Berdiri di samping si ”bangga”, adalah saudara kembarnya
”si sombong”. Banyak orang tidak bisa membedakan, siapa sebenarnya ”si bangga”
dan mana ”si sombong” tetapi adalah penting untuk mengetahui siapa sebenarnya
penguasa alam pikiran anda karena kedua ”mahkluk” tanpa wujud itu adalah
penguasa kutub positif dan penguasa kutub negatif. Bila kita melangkah terlalu
jauh, tanpa kita sadari kita akan berada pada kutub negatif yang merusak.
Perasaan bangga, akan berubah menjadi kesombongan yang merusak diri sendiri dan
orang lain bila kebanggaan itu mulai ditonjokan pada orang lain dan mulai
melecehkan kesanggupan orang lain. ”Lihat saya, betapa hebatnya saya ini, kalau
bukan saya, pasti hanya saya yang bisa, semua itu karena saya” dan masih banyak
lagi penonjolan diri sendiri terhadap orang lain, tidak terkecuali dalam
pelayanan di masyarakat.
Bukan menjadi suatu masalah bila kita memiliki kebanggaan
karena itu akan menjadi motivasi bagi kita untuk terus maju dalam berkarya.

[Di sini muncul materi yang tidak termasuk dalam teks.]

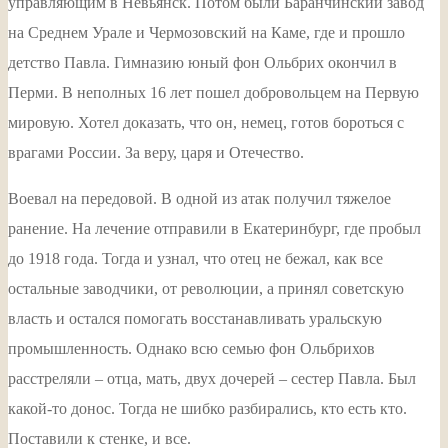
управляющим в Невьянск. Потом были Баранчинский завод
на Среднем Урале и Чермозовский на Каме, где и прошло
детство Павла. Гимназию юный фон Ольбрих окончил в
Перми. В неполных 16 лет пошел добровольцем на Первую
мировую. Хотел доказать, что он, немец, готов бороться с
врагами России. За веру, царя и Отечество.
Воевал на передовой. В одной из атак получил тяжелое
ранение. На лечение отправили в Екатеринбург, где пробыл
до 1918 года. Тогда и узнал, что отец не бежал, как все
остальные заводчики, от революции, а принял советскую
власть и остался помогать восстанавливать уральскую
промышленность. Однако всю семью фон Ольбрихов
расстреляли – отца, мать, двух дочерей – сестер Павла. Был
какой-то донос. Тогда не шибко разбирались, кто есть кто.
Поставили к стенке, и все.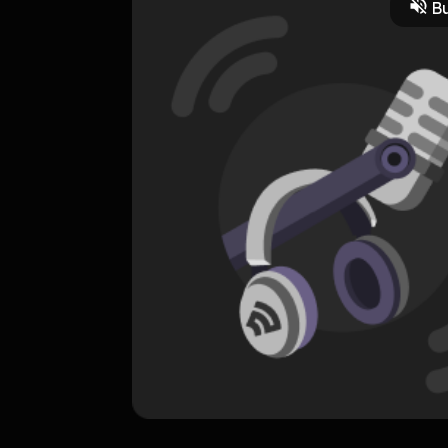
Bu
ORIGINAL
Cinta Surga
0 Subscribers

Rasul Paulus-pun bermegah tentang pelayanannya bagi Allah Roma 15 : 17. Ia tidak bermegah atau bangga
dengan dirinya sendiri tetapi dalam apa yang Allah sudah lakukan melalui
dirinya dalam membawa orang lain kepada Kristus. Paulus dalam kehidupannya
pernah mengalami masa-masa di mana dia memiliki kebanggaan yang berada pada
kutub negatif alias kesombongan. Sebelum dia bertemu dengan Kristus dalam perjalanan
ke Damaskus, sebagai seorang Yahudi dia merasa bahwa dia adalah seorang yang
superior dalam keimanan dan aktifitasnya. ”Jika ada orang lain menyangka dapat
menaruh percaya pada hal-hal lahiriah, aku lebih lagi: disunat pada hari kedelapan, dari bangsa
Israel, dari suku Benyamin, orang Ibrani asli, tentang pendirian terhadap hukum
Taurat aku orang Farisi, tentang kegiatan aku penganiaya jemaat, tentang
kebenaran dalam mentaati hukum Taurat aku tidak bercacat.” tetapi kemudian
Paulus merasakan bahwa kebanggaan negatifnya itu adalah hal yang sia-sia. Dia kemudian menyadari bahwa masing-masing
kita sangat berharga bilamana kita membiarkan Allah menyelamatkan kita,
mengubahkan kita dan menggunakan kita dalam pelayanan tetapi dalam hal ini
tidaklah pantas kita bermegah karena ”aku-nya” tetapi apa yang Allah sudah
lakukan melalui kita.
Menjadi
seorang pelayan masyarakat yang baik, kita tidak perlu menyombongkan apa yang
telah kita perbuat. Menjadi seorang
pelayan yang baik, bukan hanya sekedar membantu sesama tetapi adalah lebih
penting memberikan teladan yang baik dari apa yang disampaikan pada orang lain. Seorang pelayan yang baik, hidupnya
berpadanan dengan perkataannya, dia menghindari kehidupan yang munafik dan
mencari keuntungan pribadi dalam pelayanannya.